Thailand’s military junta, which has ruled the Land of Smiles since snatching control in a coup in 2014, is now trying to bring its leader, Prayut Chan-o-cha, back as an ‘elected’ PM in next week’s election.

The NCPO has cobbled together an ambitious economic plan that’s rests on a 1.7 trillion baht (US$54 billion) spending spree to revive competitiveness in an economy that remains hamstrung by depressed business confidence and investment.

High speed rail links, an expanded economic corridor to the east of the capital, spending on airports and new infrastructure in the capital  – these are a few of the Junta’s favourite things.

Economic growth is lagging its peers in the region, productivity has weakened and companies are reluctant to invest whilst the elephant remains in the room – political uncertainty and a whiff of military tampering.

The return of democracy this Sunday has its own risks. When the official results are eventually announced, perhaps weeks following the poll, there will be some sort of transition from military rule to civilian rule. If the Palang Pracharath party – pro-military and pro-Prayut – is able to convince voters to keep marching along, then the transition will be relatively simple.

If, however, and more likely, that a coalition of pro-democracy parties is able to form a majority in the country’s lower house of Parliament, the transition may become ‘messy’.

The new government will crow loudly that they have a mandate to unravel some of the long-term economic plans, and even the constitution, that was put in place by the NCPO during their half decade in power.

But the military-appointed upper house of review, the National Legislative Assembly, will likely quash any changes to the military’s ‘vision’.

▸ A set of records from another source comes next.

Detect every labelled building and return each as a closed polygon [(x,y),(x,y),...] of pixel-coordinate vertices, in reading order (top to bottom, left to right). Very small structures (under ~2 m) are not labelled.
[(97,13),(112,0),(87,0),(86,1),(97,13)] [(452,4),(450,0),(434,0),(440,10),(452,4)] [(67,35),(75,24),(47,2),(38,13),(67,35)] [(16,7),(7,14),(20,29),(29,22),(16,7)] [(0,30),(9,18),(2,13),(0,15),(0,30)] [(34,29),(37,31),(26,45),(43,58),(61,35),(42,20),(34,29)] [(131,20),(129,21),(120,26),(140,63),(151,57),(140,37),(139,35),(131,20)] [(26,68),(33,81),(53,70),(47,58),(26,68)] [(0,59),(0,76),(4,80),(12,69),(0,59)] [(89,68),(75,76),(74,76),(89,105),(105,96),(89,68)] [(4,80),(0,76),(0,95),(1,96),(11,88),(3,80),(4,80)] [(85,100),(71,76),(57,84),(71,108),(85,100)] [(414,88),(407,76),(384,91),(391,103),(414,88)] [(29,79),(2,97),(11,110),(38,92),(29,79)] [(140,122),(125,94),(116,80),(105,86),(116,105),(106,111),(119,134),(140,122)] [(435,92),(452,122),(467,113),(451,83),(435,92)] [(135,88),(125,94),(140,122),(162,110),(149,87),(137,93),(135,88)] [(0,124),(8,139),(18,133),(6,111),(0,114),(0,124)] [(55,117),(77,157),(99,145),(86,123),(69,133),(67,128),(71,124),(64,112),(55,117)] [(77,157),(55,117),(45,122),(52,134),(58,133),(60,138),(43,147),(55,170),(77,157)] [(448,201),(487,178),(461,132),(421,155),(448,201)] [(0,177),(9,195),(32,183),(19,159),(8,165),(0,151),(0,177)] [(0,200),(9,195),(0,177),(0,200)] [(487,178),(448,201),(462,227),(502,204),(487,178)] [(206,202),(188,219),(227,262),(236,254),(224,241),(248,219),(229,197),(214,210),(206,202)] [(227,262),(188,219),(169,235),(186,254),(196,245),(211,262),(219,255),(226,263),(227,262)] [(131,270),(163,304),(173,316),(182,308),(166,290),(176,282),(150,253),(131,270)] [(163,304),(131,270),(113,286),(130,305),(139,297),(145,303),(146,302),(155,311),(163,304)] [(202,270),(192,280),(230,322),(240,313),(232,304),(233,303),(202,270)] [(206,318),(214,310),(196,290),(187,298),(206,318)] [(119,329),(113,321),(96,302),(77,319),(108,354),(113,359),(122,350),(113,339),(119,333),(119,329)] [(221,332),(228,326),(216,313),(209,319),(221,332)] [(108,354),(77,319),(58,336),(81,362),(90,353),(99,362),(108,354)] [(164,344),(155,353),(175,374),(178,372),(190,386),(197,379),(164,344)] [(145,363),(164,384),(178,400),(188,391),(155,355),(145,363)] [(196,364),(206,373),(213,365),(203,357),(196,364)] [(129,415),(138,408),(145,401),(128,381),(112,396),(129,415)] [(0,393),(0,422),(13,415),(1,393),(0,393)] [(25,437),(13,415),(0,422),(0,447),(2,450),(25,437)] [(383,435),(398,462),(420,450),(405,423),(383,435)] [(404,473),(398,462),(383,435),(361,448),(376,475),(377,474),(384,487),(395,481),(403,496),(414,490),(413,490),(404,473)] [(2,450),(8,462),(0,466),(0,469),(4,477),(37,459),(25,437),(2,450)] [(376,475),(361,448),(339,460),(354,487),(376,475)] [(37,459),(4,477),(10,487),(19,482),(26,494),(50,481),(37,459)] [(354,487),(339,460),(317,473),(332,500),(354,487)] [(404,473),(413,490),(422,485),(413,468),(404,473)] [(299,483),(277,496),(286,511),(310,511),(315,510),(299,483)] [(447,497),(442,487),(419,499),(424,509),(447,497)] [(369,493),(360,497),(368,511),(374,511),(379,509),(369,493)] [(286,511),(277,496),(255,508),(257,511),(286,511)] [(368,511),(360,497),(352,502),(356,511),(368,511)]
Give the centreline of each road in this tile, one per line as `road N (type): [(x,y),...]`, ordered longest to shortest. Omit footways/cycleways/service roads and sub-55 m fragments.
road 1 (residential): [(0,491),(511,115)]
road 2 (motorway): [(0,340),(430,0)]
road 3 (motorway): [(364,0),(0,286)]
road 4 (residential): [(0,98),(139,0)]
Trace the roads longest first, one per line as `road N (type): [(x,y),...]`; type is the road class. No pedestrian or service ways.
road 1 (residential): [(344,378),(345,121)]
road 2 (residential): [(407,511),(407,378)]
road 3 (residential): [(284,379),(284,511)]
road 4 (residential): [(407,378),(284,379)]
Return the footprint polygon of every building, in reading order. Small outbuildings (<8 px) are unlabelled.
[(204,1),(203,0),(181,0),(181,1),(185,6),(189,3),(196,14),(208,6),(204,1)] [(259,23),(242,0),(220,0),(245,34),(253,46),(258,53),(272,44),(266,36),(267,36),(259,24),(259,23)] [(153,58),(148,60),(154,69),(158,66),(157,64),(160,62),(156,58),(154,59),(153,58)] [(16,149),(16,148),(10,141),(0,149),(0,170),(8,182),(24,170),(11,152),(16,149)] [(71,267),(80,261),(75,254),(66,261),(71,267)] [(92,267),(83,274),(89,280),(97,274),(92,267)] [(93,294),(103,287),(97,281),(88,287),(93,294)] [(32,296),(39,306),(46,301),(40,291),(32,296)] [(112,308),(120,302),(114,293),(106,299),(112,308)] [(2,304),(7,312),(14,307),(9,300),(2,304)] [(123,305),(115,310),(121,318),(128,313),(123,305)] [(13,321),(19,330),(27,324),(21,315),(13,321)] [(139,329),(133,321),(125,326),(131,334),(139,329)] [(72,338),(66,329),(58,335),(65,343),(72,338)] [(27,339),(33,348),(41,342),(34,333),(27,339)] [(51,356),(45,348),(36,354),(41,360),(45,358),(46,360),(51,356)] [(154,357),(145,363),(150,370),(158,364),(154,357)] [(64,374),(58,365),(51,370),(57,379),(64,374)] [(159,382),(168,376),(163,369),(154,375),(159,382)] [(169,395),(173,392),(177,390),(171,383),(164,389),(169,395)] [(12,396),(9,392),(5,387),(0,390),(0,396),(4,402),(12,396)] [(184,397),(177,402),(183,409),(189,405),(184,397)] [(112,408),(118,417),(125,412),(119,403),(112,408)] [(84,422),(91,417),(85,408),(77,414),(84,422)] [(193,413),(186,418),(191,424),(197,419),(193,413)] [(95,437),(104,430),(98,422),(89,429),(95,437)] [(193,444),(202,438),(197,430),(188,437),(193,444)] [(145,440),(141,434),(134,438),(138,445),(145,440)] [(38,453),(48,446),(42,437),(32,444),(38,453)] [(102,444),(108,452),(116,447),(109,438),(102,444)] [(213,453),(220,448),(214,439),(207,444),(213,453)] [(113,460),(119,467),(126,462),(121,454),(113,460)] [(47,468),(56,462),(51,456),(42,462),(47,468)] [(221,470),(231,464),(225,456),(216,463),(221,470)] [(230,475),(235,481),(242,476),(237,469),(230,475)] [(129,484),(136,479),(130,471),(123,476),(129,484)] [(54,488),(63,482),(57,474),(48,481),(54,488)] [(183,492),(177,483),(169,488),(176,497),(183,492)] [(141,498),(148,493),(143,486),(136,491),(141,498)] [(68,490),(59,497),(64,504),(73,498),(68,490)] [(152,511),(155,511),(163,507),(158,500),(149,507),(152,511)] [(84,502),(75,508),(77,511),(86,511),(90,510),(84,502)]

And on we will go – more political uncertainty, more unrest, and potentially, more protests in the future.

Groundhog Day.

Thailand’s establishment elites, principally based around Bangkok and parts of the south, have dueled for power with the populist alliances of former premier (and now fugitive) Thaksin Shinawatra for over a decade, a fault line that could bring gridlock to the next parliament.

Thaksin and his proxy parties have prevailed in each election since 2001, only to be unseated by the military or the courts each time, most recently in 2014 when the Yingluck Shinawatra government was kicked out of office.

The ongoing instability weighs heavily on Thailand’s competitiveness and investment allure.

Thailand hasplunged 10 places on the World Economic Forum’s global competitiveness index in the past 11 years, the biggest drop among South East Asia’s top economies – to rank 38 out of 140 countries in 2018.

The index measures everything from the openness of the economy and quality of infrastructure to the strength of institutions and innovation.

But Prayut has cut red tape, making Thailand one of the 10 most improved nations in the World Bank’s Doing Business 2018 rankings as it vies with neighbours such as Vietnam for investment.

Now it’s the Thai voters who take the next step in this achingly slow politically drama that casts a long shadow over the future of Thailand.